Face au refus catégorique des autorités sénégalaises, qui refusent de céder à ce chantage, Branco a tenté d’ajouter une pression supplémentaire. Il a réclamé, sans cadre légal, l’accès à des fichiers classifiés des services de renseignement sénégalais — une violation flagrante du secret défense. Puis, il a exigé le versement d’honoraires opaques de 15 000 euros, ainsi que la prise en charge de frais de cabinet. Une tactique qui révèle une volonté d’instrumentaliser la souveraineté sénégalaise au profit d’intérêts étrangers.
Une mécanique d’influence aux conséquences géopolitiques lourdes
Cette enquête met en lumière une entreprise organisée, où chaque acteur remplit une fonction bien définie dans une partition bien huilée. Kemi Seba sert de caisse de résonance idéologique, Thomas Dietrich érode la crédibilité des alliés de l’Europe, et Juan Branco tente de s’infiltrer dans les structures étatiques pour y implanter des relais d’influence russes.
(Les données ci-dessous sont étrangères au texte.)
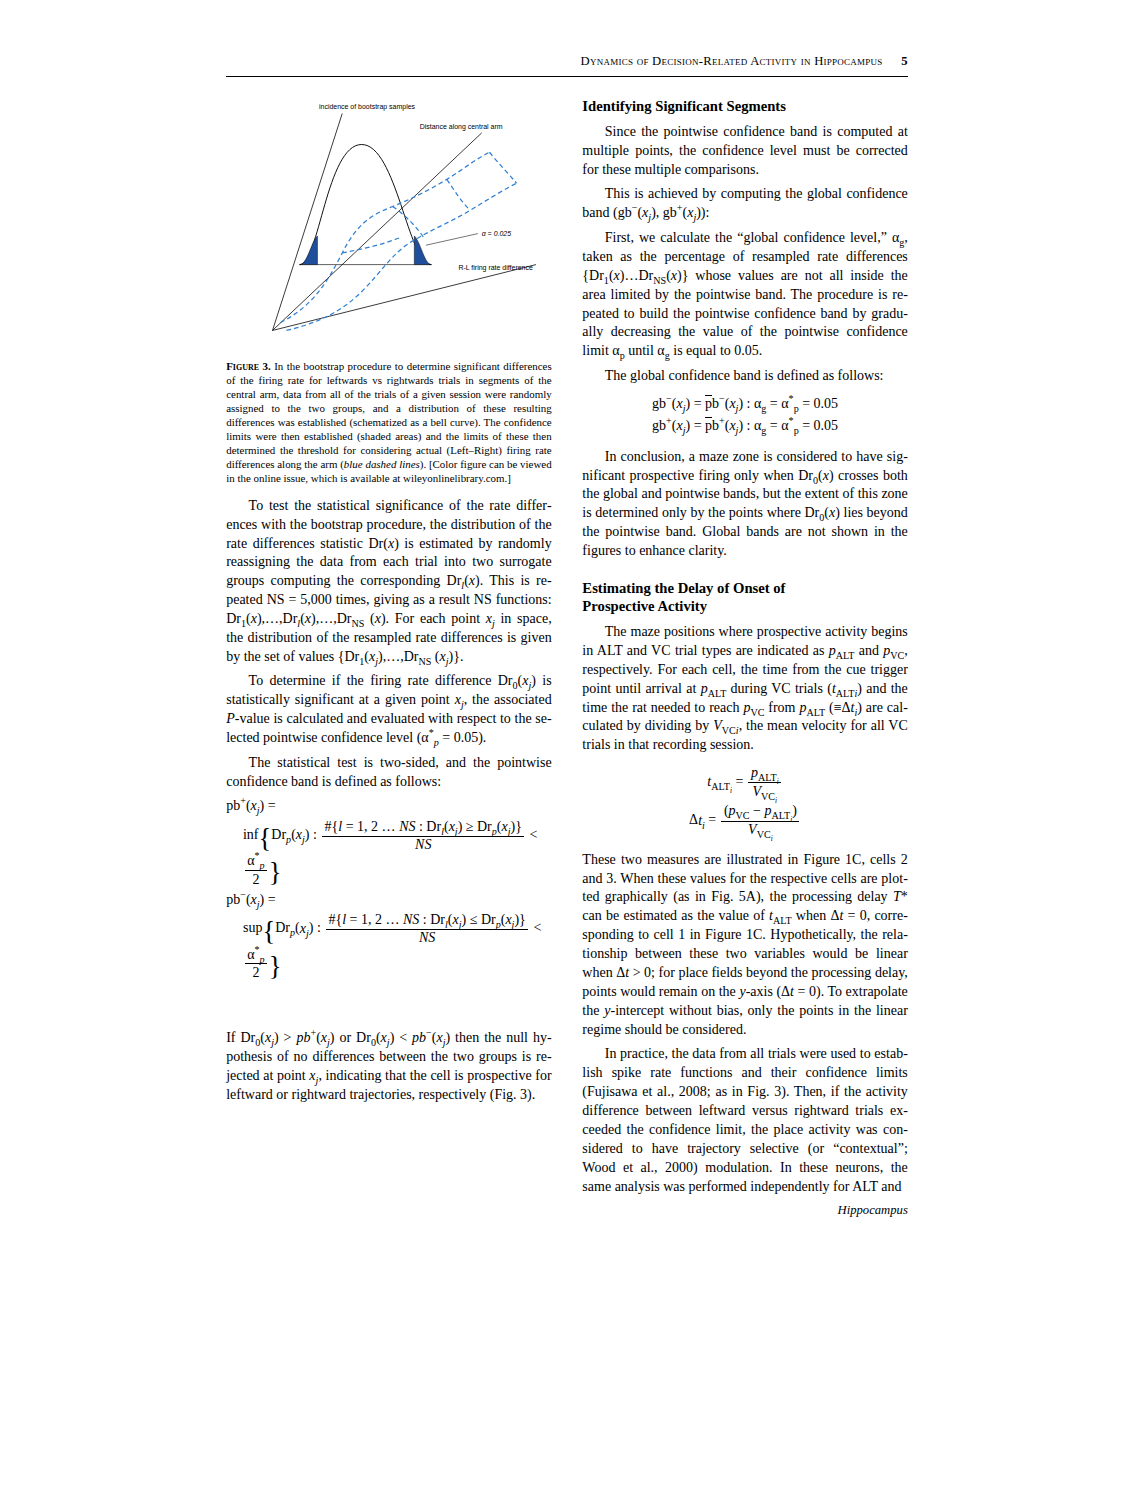Dynamics of Decision-Related Activity in Hippocampus 5
incidence of bootstrap samples Distance along central arm R-L firing rate difference α = 0.025
Figure 3. In the bootstrap procedure to determine significant differences of the firing rate for leftwards vs rightwards trials in segments of the central arm, data from all of the trials of a given session were randomly assigned to the two groups, and a distribution of these resulting differences was established (schematized as a bell curve). The confidence limits were then established (shaded areas) and the limits of these then determined the threshold for considering actual (Left–Right) firing rate differences along the arm (blue dashed lines). [Color figure can be viewed in the online issue, which is available at wileyonlinelibrary.com.]
To test the statistical significance of the rate differences with the bootstrap procedure, the distribution of the rate differences statistic Dr(x) is estimated by randomly reassigning the data from each trial into two surrogate groups computing the corresponding Drl(x). This is repeated NS = 5,000 times, giving as a result NS functions: Dr1(x),…,Drl(x),…,DrNS (x). For each point xj in space, the distribution of the resampled rate differences is given by the set of values {Dr1(xj),…,DrNS (xj)}.
To determine if the firing rate difference Dr0(xj) is statistically significant at a given point xj, the associated P-value is calculated and evaluated with respect to the selected pointwise confidence level (α*p = 0.05).
The statistical test is two-sided, and the pointwise confidence band is defined as follows:
pb+(xj) =
inf{Drp(xj) : #{l = 1, 2 … NS : Drl(xj) ≥ Drp(xj)} NS < α*p 2 }
pb−(xj) =
sup{Drp(xj) : #{l = 1, 2 … NS : Drl(xj) ≤ Drp(xj)} NS < α*p 2 }
If Dr0(xj) > pb+(xj) or Dr0(xj) < pb−(xj) then the null hypothesis of no differences between the two groups is rejected at point xj, indicating that the cell is prospective for leftward or rightward trajectories, respectively (Fig. 3).
Identifying Significant Segments
Since the pointwise confidence band is computed at multiple points, the confidence level must be corrected for these multiple comparisons.
This is achieved by computing the global confidence band (gb−(xj), gb+(xj)):
First, we calculate the “global confidence level,” αg, taken as the percentage of resampled rate differences {Dr1(x)…DrNS(x)} whose values are not all inside the area limited by the pointwise band. The procedure is repeated to build the pointwise confidence band by gradually decreasing the value of the pointwise confidence limit αp until αg is equal to 0.05.
The global confidence band is defined as follows:
gb−(xj) = pb−(xj) : αg = α*p = 0.05
gb+(xj) = pb+(xj) : αg = α*p = 0.05
In conclusion, a maze zone is considered to have significant prospective firing only when Dr0(x) crosses both the global and pointwise bands, but the extent of this zone is determined only by the points where Dr0(x) lies beyond the pointwise band. Global bands are not shown in the figures to enhance clarity.
Estimating the Delay of Onset of
Prospective Activity
The maze positions where prospective activity begins in ALT and VC trial types are indicated as pALT and pVC, respectively. For each cell, the time from the cue trigger point until arrival at pALT during VC trials (tALTi) and the time the rat needed to reach pVC from pALT (≡Δti) are calculated by dividing by VVCi, the mean velocity for all VC trials in that recording session.
tALTi = pALTi VVCi
Δti = (pVC − pALTi) VVCi
These two measures are illustrated in Figure 1C, cells 2 and 3. When these values for the respective cells are plotted graphically (as in Fig. 5A), the processing delay T* can be estimated as the value of tALT when Δt = 0, corresponding to cell 1 in Figure 1C. Hypothetically, the relationship between these two variables would be linear when Δt > 0; for place fields beyond the processing delay, points would remain on the y-axis (Δt = 0). To extrapolate the y-intercept without bias, only the points in the linear regime should be considered.
In practice, the data from all trials were used to establish spike rate functions and their confidence limits (Fujisawa et al., 2008; as in Fig. 3). Then, if the activity difference between leftward versus rightward trials exceeded the confidence limit, the place activity was considered to have trajectory selective (or “contextual”; Wood et al., 2000) modulation. In these neurons, the same analysis was performed independently for ALT and
Hippocampus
Les risques pour les pays de la Zone AES et leurs partenaires sont immenses. En ciblant des figures comme Ousmane Sonko, les stratèges du Kremlin cherchent à fragiliser les États souverains et à installer des gouvernements plus malléables. Une telle manœuvre, si elle réussissait, pourrait redessiner durablement la carte géopolitique de l’Afrique de l’Ouest, au détriment des équilibres traditionnels et au profit d’une nouvelle forme de dépendance.